[Change listing data]
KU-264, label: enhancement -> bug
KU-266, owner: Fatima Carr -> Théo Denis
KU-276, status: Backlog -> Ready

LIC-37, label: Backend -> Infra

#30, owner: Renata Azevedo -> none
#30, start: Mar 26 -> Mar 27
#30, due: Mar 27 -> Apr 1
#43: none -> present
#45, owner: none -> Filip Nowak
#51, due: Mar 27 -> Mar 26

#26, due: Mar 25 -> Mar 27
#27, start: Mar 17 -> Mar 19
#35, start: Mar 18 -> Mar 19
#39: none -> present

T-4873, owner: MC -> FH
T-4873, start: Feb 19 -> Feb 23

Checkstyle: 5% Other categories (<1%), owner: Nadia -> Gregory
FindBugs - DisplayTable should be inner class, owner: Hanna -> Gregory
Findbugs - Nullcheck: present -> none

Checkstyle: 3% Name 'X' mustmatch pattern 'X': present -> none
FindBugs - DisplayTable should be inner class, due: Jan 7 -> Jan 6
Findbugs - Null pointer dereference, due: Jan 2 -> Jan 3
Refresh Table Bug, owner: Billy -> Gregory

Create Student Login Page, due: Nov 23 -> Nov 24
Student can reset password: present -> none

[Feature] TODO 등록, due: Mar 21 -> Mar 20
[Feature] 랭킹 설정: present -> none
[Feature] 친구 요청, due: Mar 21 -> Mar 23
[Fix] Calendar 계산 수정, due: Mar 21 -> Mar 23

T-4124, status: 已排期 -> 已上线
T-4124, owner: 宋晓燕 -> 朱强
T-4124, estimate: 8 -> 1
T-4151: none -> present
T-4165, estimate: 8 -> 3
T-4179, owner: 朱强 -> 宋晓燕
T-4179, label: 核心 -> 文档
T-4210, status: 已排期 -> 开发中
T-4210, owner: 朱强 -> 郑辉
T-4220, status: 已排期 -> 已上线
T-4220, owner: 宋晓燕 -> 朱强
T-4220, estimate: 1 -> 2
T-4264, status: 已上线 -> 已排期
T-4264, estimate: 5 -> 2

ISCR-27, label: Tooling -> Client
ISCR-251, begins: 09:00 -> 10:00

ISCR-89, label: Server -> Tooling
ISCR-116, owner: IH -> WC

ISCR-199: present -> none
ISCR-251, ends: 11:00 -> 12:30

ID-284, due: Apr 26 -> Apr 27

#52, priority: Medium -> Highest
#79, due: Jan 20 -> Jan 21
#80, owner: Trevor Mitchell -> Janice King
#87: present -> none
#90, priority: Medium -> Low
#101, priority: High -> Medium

▶ WHAT IS NEEDED:
The answer must be every entry, reproduced exactly.

▶ SOLUTION FOR THIS TASK:
KU-264, label: enhancement -> bug
KU-266, owner: Fatima Carr -> Théo Denis
KU-276, status: Backlog -> Ready

LIC-37, label: Backend -> Infra

#30, owner: Renata Azevedo -> none
#30, start: Mar 26 -> Mar 27
#30, due: Mar 27 -> Apr 1
#43: none -> present
#45, owner: none -> Filip Nowak
#51, due: Mar 27 -> Mar 26

#26, due: Mar 25 -> Mar 27
#27, start: Mar 17 -> Mar 19
#35, start: Mar 18 -> Mar 19
#39: none -> present

T-4873, owner: MC -> FH
T-4873, start: Feb 19 -> Feb 23

Checkstyle: 5% Other categories (<1%), owner: Nadia -> Gregory
FindBugs - DisplayTable should be inner class, owner: Hanna -> Gregory
Findbugs - Nullcheck: present -> none

Checkstyle: 3% Name 'X' mustmatch pattern 'X': present -> none
FindBugs - DisplayTable should be inner class, due: Jan 7 -> Jan 6
Findbugs - Null pointer dereference, due: Jan 2 -> Jan 3
Refresh Table Bug, owner: Billy -> Gregory

Create Student Login Page, due: Nov 23 -> Nov 24
Student can reset password: present -> none

[Feature] TODO 등록, due: Mar 21 -> Mar 20
[Feature] 랭킹 설정: present -> none
[Feature] 친구 요청, due: Mar 21 -> Mar 23
[Fix] Calendar 계산 수정, due: Mar 21 -> Mar 23

T-4124, status: 已排期 -> 已上线
T-4124, owner: 宋晓燕 -> 朱强
T-4124, estimate: 8 -> 1
T-4151: none -> present
T-4165, estimate: 8 -> 3
T-4179, owner: 朱强 -> 宋晓燕
T-4179, label: 核心 -> 文档
T-4210, status: 已排期 -> 开发中
T-4210, owner: 朱强 -> 郑辉
T-4220, status: 已排期 -> 已上线
T-4220, owner: 宋晓燕 -> 朱强
T-4220, estimate: 1 -> 2
T-4264, status: 已上线 -> 已排期
T-4264, estimate: 5 -> 2

ISCR-27, label: Tooling -> Client
ISCR-251, begins: 09:00 -> 10:00

ISCR-89, label: Server -> Tooling
ISCR-116, owner: IH -> WC

ISCR-199: present -> none
ISCR-251, ends: 11:00 -> 12:30

ID-284, due: Apr 26 -> Apr 27

#52, priority: Medium -> Highest
#79, due: Jan 20 -> Jan 21
#80, owner: Trevor Mitchell -> Janice King
#87: present -> none
#90, priority: Medium -> Low
#101, priority: High -> Medium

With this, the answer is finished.